In Graeme Kinghorn’s job, being busy is a double-edged sword.
As the chief executive of Mental Health Aberdeen, the home-grown charity that has served the city for more than 70 years, Graeme enjoys being useful.
But he knows the more calls his organisation receives, the more things have gone wrong.
“It is one of these ones where you are busy, and it’s not necessarily a good thing,” he says. “If we’re busy it’s because there is an increasing demand for our services.”
Unfortunately for Aberdeen and Aberdeenshire, Graeme has never been busier.
In the wake of the lockdown pandemic and with the ongoing cost-of-living crisis, MHA’s services are in constant demand.
The charity employs 40 counsellors on a full and part-time basis along with about 50 volunteers. In 2019, the last year MHA has numbers for, those staff held 20,000 individual counselling sessions across the entire organisation.
Since then, the number of calls to MHA from people seeking its help has gone up.
“There is no question that calls are increasing,” Graeme says.
“People are only now getting back to into the workplace and into normality, or what was counted as normality before, and for some that is a huge hurdle to get over.”
‘People are not always truthful if you can’t see them’
A few years ago, MHA switched its focus solely to counselling.
Previously, the group ran a number of services such as addiction counseling or bereavement counseling but decided that was best left to specialised providers.
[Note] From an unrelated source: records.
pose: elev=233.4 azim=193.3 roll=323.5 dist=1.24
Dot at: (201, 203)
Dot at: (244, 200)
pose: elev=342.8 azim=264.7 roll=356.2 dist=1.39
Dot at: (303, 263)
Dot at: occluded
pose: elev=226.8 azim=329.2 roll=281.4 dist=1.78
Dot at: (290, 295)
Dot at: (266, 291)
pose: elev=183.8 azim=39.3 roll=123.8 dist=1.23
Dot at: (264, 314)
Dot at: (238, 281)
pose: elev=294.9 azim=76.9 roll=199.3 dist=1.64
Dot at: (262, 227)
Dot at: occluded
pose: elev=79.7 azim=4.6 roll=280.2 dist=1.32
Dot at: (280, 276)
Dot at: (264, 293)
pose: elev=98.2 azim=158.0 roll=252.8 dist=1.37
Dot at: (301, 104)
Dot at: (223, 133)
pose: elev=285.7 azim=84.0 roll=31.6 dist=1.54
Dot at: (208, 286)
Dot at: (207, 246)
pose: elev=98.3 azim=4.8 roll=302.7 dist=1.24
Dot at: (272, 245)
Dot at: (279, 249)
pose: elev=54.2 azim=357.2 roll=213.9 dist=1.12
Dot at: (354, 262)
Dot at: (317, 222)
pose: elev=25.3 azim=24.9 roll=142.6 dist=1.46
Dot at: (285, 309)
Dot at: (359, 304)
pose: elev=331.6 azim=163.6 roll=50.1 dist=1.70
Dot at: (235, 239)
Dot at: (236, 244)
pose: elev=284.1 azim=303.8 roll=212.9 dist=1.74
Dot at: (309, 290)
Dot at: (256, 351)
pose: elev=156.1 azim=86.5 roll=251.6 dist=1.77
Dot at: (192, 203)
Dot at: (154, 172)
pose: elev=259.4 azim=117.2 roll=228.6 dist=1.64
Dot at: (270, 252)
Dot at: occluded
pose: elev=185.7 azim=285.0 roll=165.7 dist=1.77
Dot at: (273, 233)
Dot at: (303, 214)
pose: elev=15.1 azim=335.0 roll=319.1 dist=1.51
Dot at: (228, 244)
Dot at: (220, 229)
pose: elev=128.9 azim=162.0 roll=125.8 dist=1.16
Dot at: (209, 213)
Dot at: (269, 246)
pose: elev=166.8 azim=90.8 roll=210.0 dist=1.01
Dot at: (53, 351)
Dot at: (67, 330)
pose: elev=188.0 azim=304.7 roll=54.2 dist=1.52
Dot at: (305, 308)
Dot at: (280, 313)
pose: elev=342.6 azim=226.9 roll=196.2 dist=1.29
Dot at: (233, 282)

Anyone looking to use the MHA’s services can call up and receive face-to-face counselling in the charity’s Dee Street headquarters in Langstane House.
Phone and video call chats are also available, but for Graeme personal appointments work best.
“Phone counseling or video counseling is still effective if you can’t do one-to-one,” he says. “But people are not always entirely truthful if you can’t physically see them.”
That caring ethos goes back to MHA’s roots, and the incredible story of how it came into being.
One of the oldest and longest-running mental health charities in the UK, MHA was founded on December 14, 1950.
The date is just a few years after the Second World War and 17 months on from the creation of the NHS.
Mental health treatment at the time was very different to today. Many patients were housed in sanatoriums such as Ladysbridge near Banff, and often alongside people with severe mental health problems.
In Aberdeen a group of enlightened medical professionals believed more could be done to help those suffering from poor mental health.
“These people realised that there needed to be something or some sort of organization to try to deal with it,” Graeme says. “And it has grown from there.”
‘My mum had a history of mental health issues’
Graeme Kinghorn became MHA’s chief executive in March 2021, taking over from Astrid Whyte, who was in the role for more than three decades.
A chartered accountant, Graeme was treasurer and a voluntary board member of MHA for more than 10 years. But his move to the top job has been a landmark in a professional career that has some very personal roots.
“I got involved because my mum had a history of mental health issues, which I dealt with from the age of 18,” he says.
“So I’ve been all through the system with her. I always felt that I wanted to do something and when the opportunity presented itself, I thought it was the right thing to do.”
Some of Graeme’s ideas for MHA have already become a reality. At the end of last year, the group opened its first charity shop, just around the corner from the Dee Street headquarters on Union Street.
As well as selling charity donations, the shop has a range of self-help products focussed on mental health.
Graeme sees the shop, with its local roots, as a huge positive.
“The big bugbear for me is that there are a lot of big national charity shops in Aberdeen,” he explains. “I don’t think a lot of that money stays in Aberdeen and is used for local service delivery.”
The road ahead for Mental Health Aberdeen
Graeme Kinghorn says he’s “50% excited and 50% terrified” of the challenges ahead. But the chief executive is determined to make his mark on the long-running charity.
He says: “Why wouldn’t you want to contribute to something that has done so much good before and will do so much good going forward?”